• _Task brief_: Return all of the data exactly as written, without the pictures.

##### Information supplied

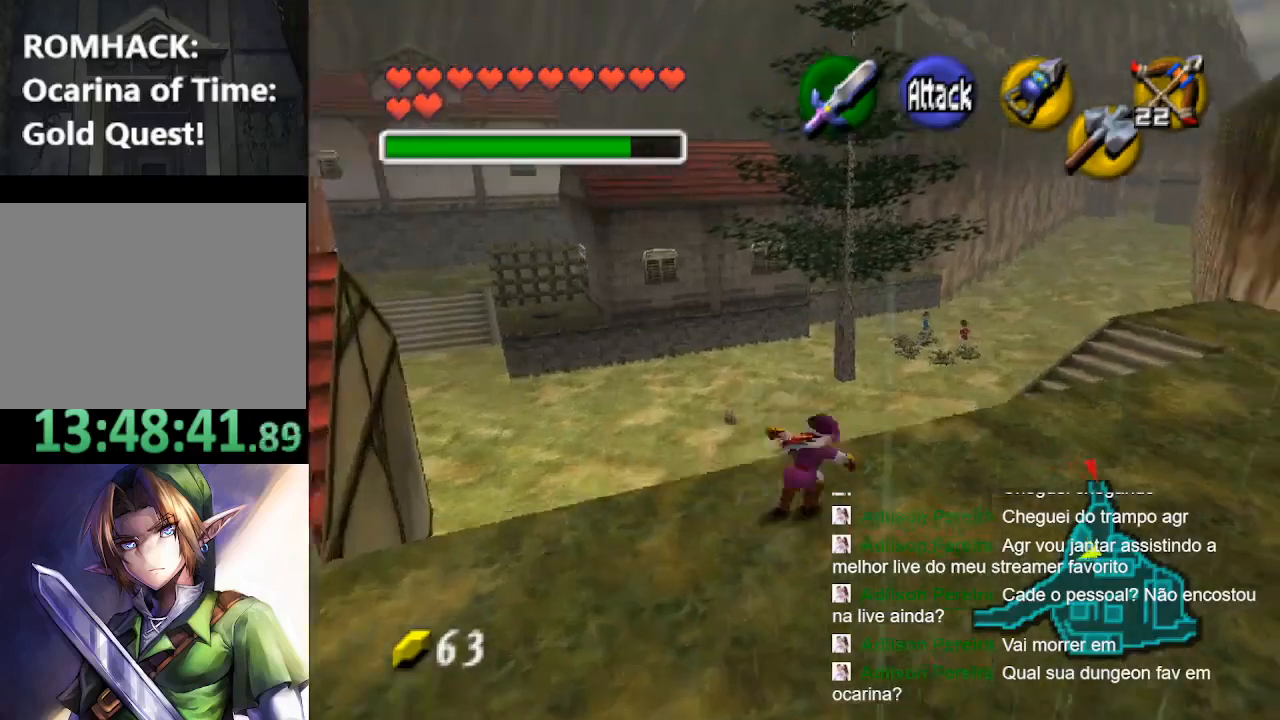
{"buttons": [], "left_stick": "up-right", "right_stick": "center", "events": []}
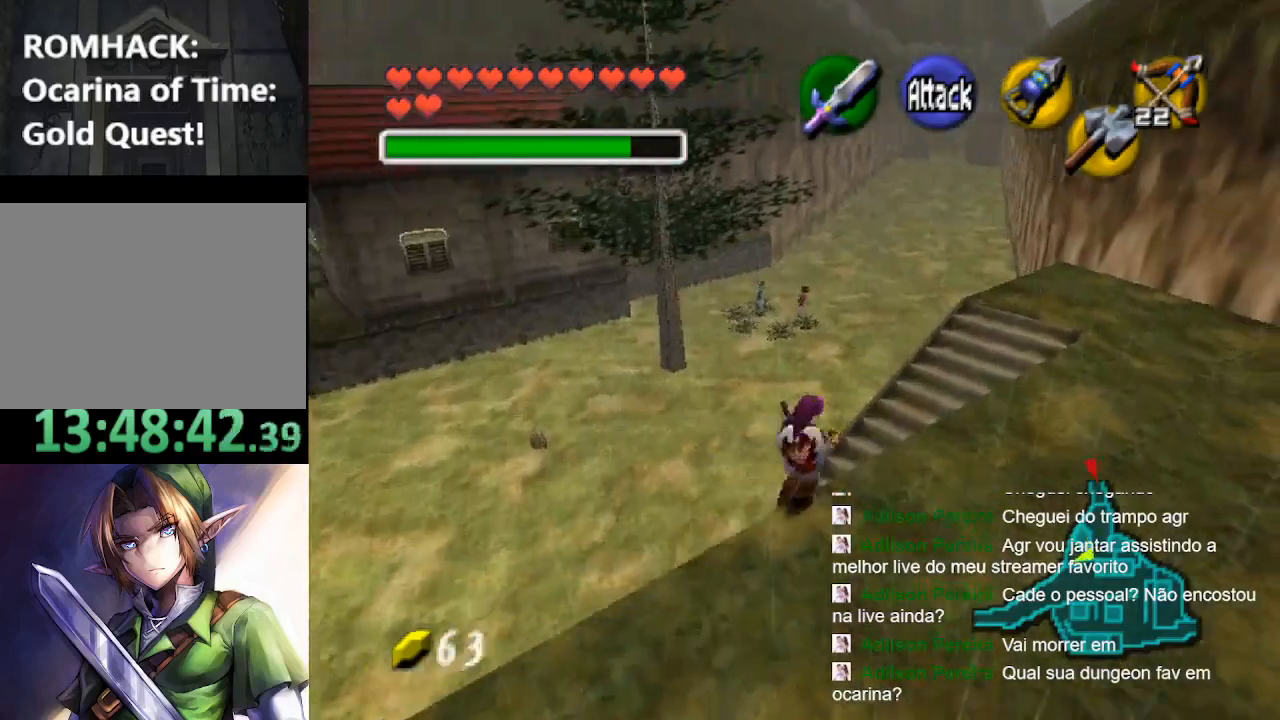
{"buttons": [], "left_stick": "up-right", "right_stick": "center", "events": [[167, "B", "down"], [267, "B", "up"], [400, "B", "down"], [500, "B", "up"]]}
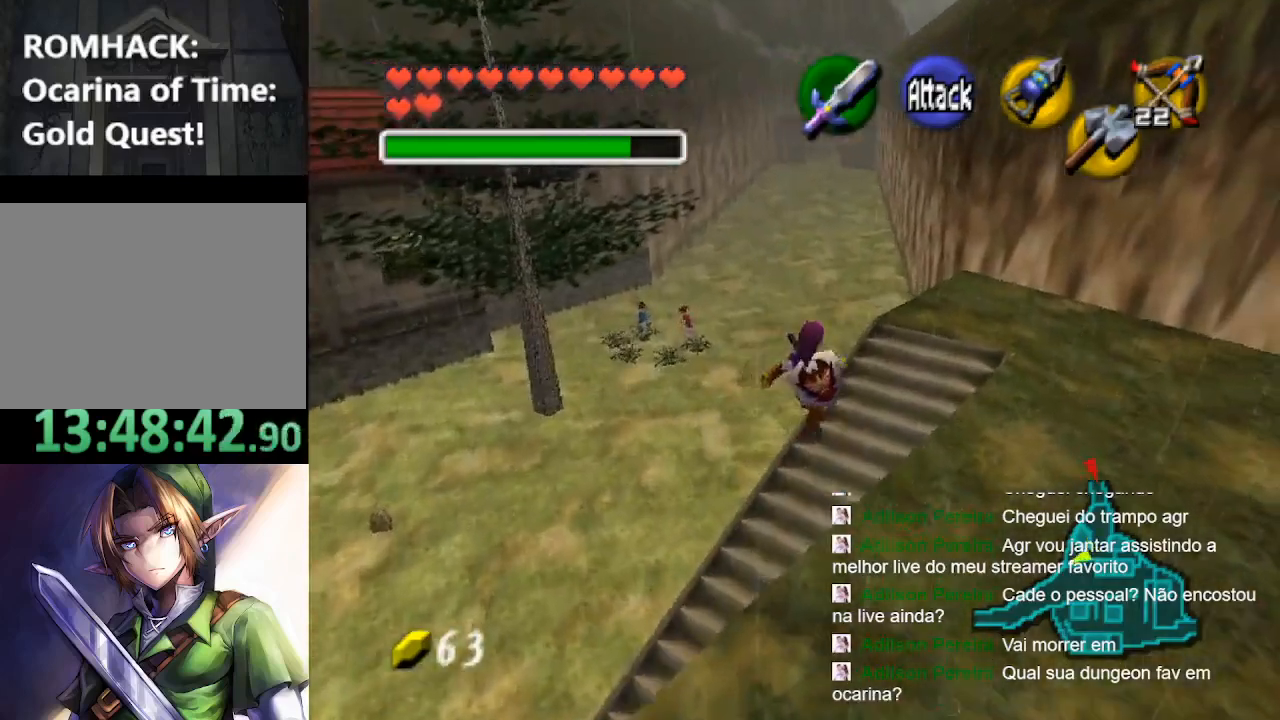
{"buttons": [], "left_stick": "up", "right_stick": "center", "events": [[133, "left_stick", "up"], [367, "B", "down"], [467, "B", "up"]]}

##########

• _Exercise answer_:
{"buttons": [], "left_stick": "up-right", "right_stick": "center", "events": []}
{"buttons": [], "left_stick": "up-right", "right_stick": "center", "events": [[167, "B", "down"], [267, "B", "up"], [400, "B", "down"], [500, "B", "up"]]}
{"buttons": [], "left_stick": "up", "right_stick": "center", "events": [[133, "left_stick", "up"], [367, "B", "down"], [467, "B", "up"]]}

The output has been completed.